Context-Based Adaptation of In-Hand Slip Detection for Service Robots

Jose Sanchez, Sven Schneider, Nico Hochgeschwender, Gerhard K. Kraetzschmar, Paul G. Plöger

IFAC-PapersOnLine, 2016.

[PDF]

Abstract

Mobile manipulators are intended to be deployed in domestic and industrial environments where they will carry out tasks that require physical interaction with the surrounding world, for example, picking or handing over fragile objects. In-hand slippage, i.e. a grasped object moving within the robot’s grasp, is inherent to many of these tasks and thus, a robot’s ability to detect a slippage is vital for executing a manipulation task successfully. In this paper, we develop a slip detection approach which is based on the robot’s tactile sensors, a force/torque sensor and a combination thereof. The evaluation of our approach, carried out on the Care-O-bot 3 platform, highly suggests that the actions and motions performed by the robot during grasping should be taken into account during slip detection for improved performance. Based on this insight, we propose an in-hand slip detection architecture that is able to adapt to the current robot’s actions at run time.
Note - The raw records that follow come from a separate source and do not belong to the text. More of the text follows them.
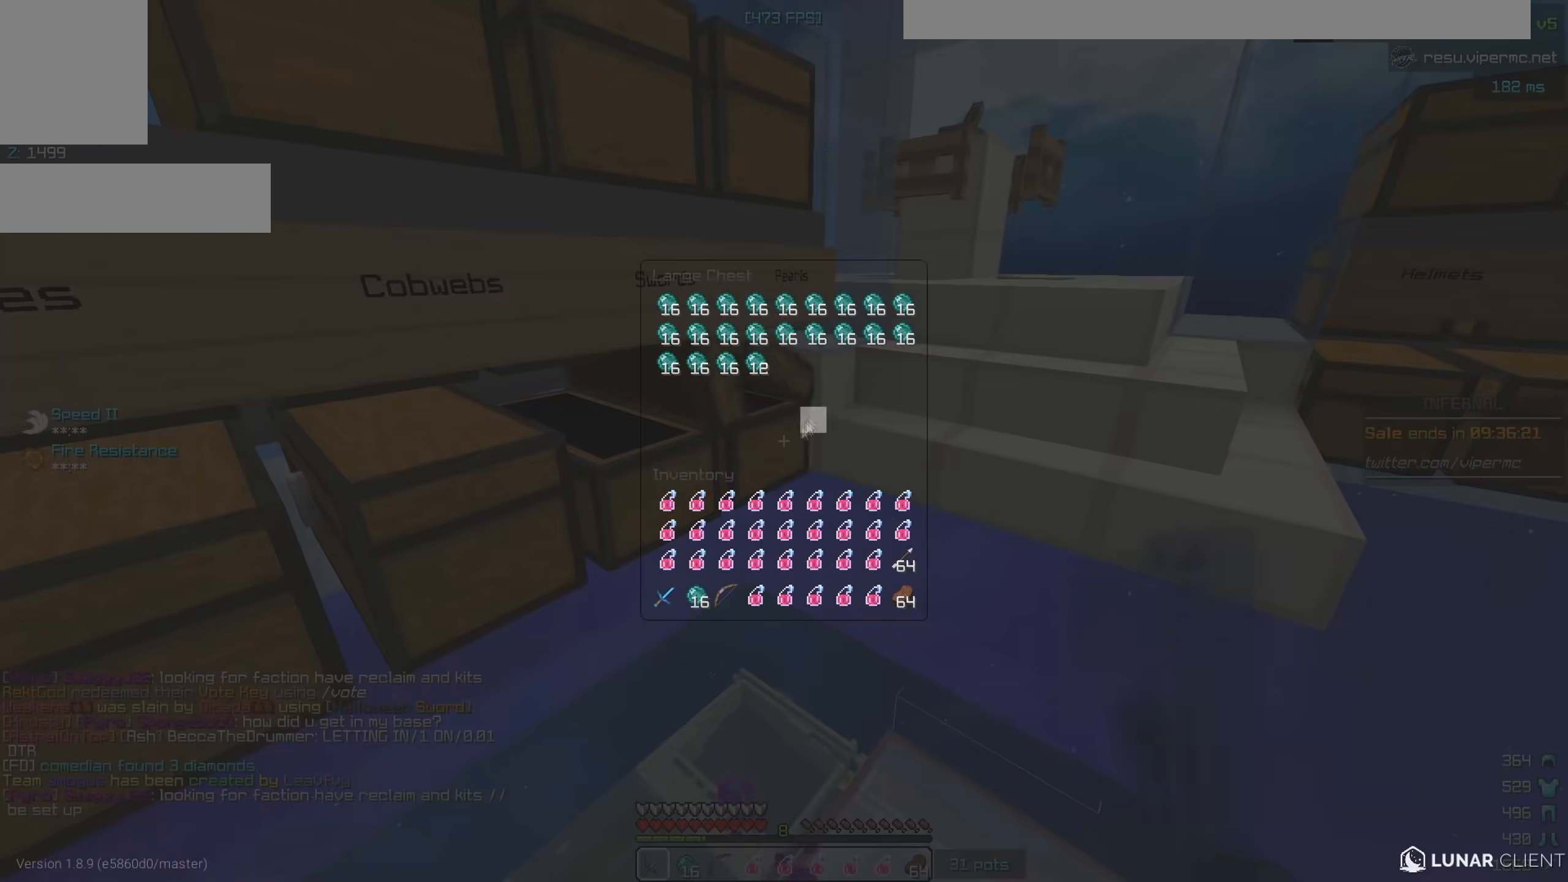
{"keys": [], "mouse": [], "events": []}
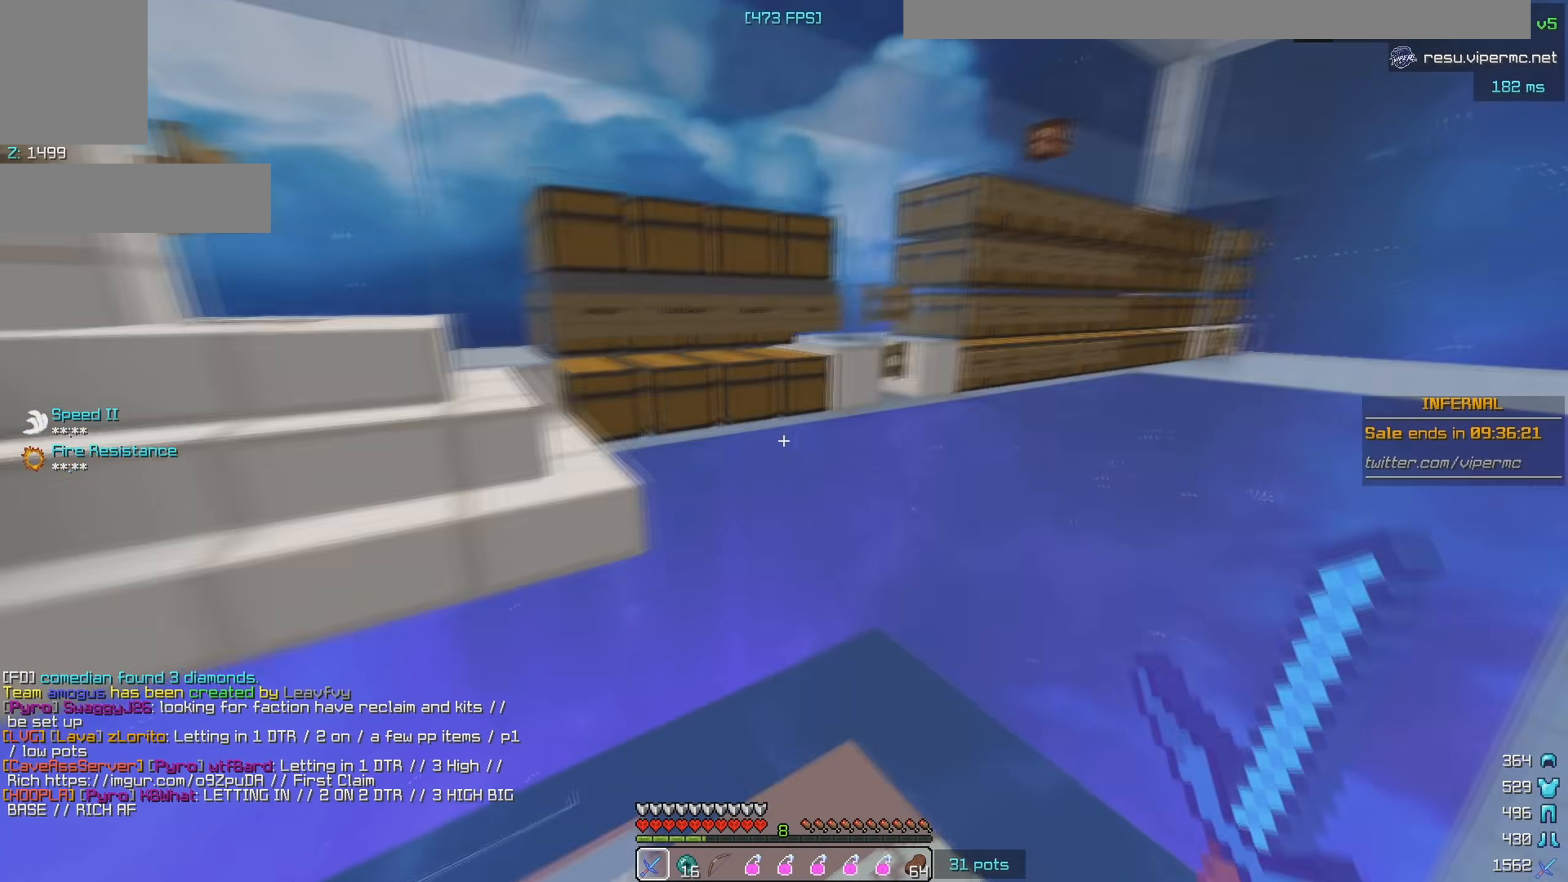
{"keys": ["d"], "mouse": [], "events": [[300, "d", "down"]]}
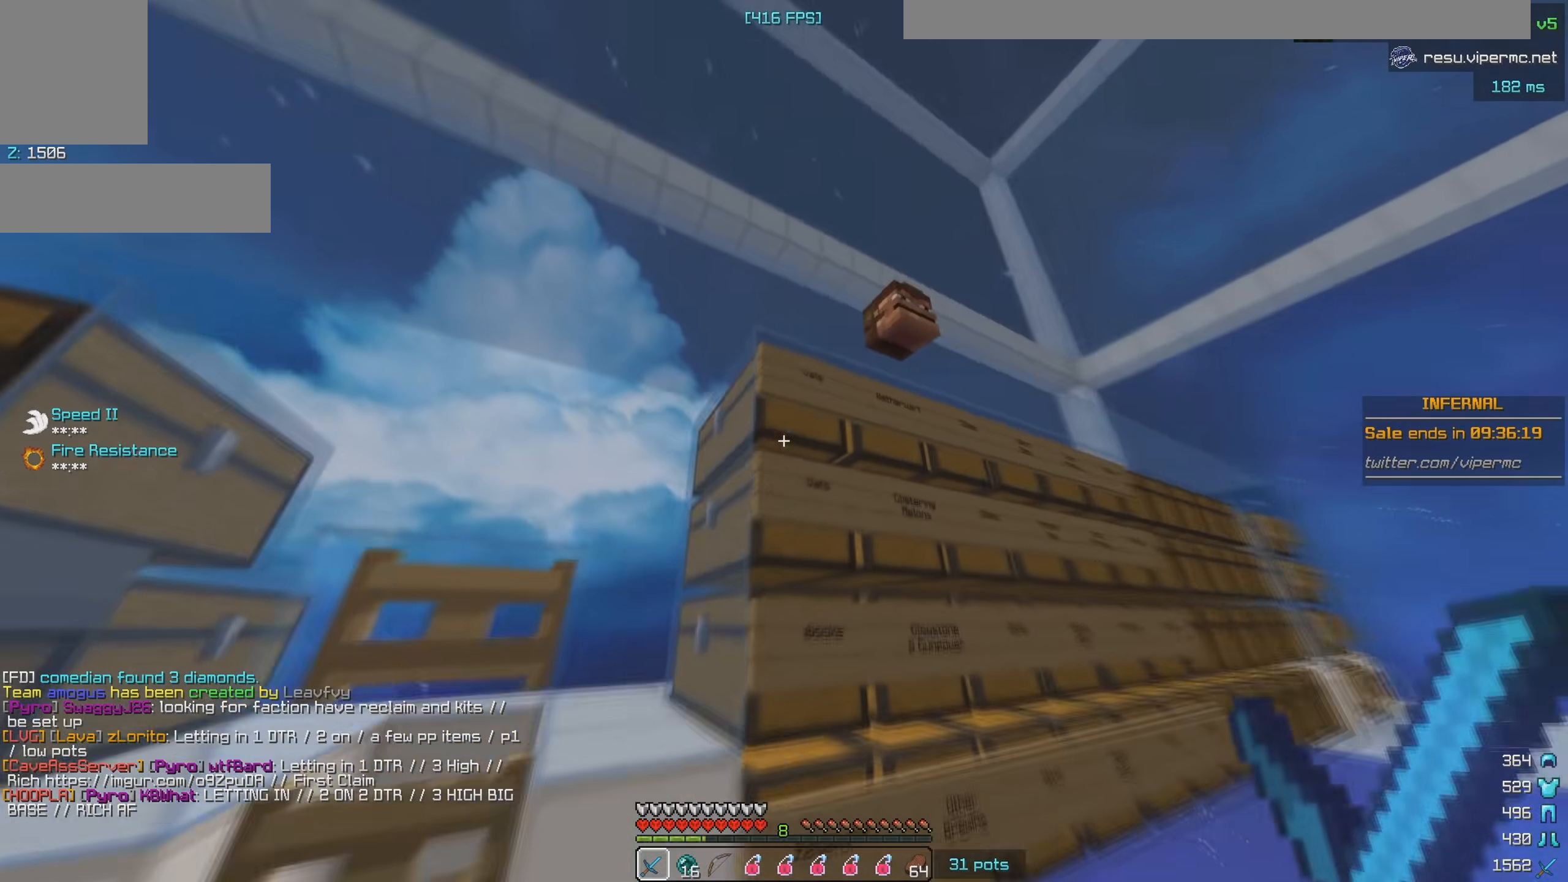
{"keys": [], "mouse": [], "events": [[150, "d", "up"], [167, "mouse_right", "down"], [350, "mouse_right", "up"]]}
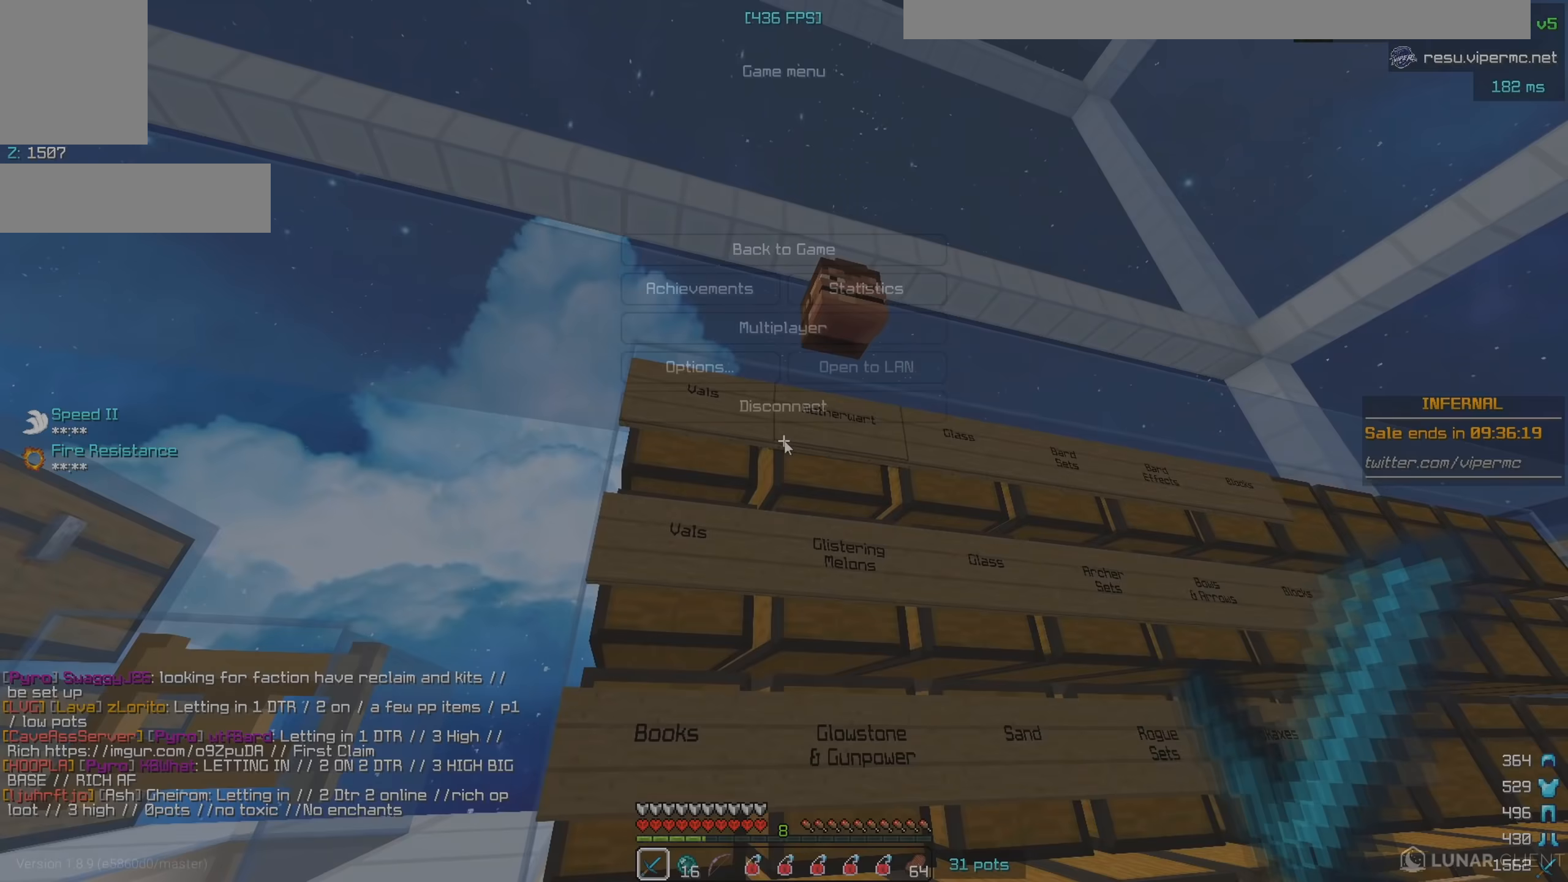
{"keys": [], "mouse": []}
Safely grasping with complex dexterous hands by tactile feedback

Jose Sanchez,Sven Schneider, Paul Plöger

Robot Soccer World Cup, 2015.

[PDF]

Abstract

Robots capable of assisting elderly people in their homes will become indispensable, since the world population is aging at an alarming rate. A crucial requirement for these robotic caregivers will be the ability to safely interact with humans, such as firmly grasping a human arm without applying excessive force. Minding this concern, we developed a reactive grasp that, using tactile sensors, monitors the pressure it exerts during manipulation. Our approach, inspired by human manipulation, employs an architecture based on different grasping phases that represent particular stages in a manipulation task. Within these phases, we implemented and composed simple components to interpret and react to the information obtained by the tactile sensors. Empirical results, using a Care-O-bot 3® with a Schunk Dexterous Hand (SDH-2), show that considering tactile information can reduce the force exerted on the objects significantly.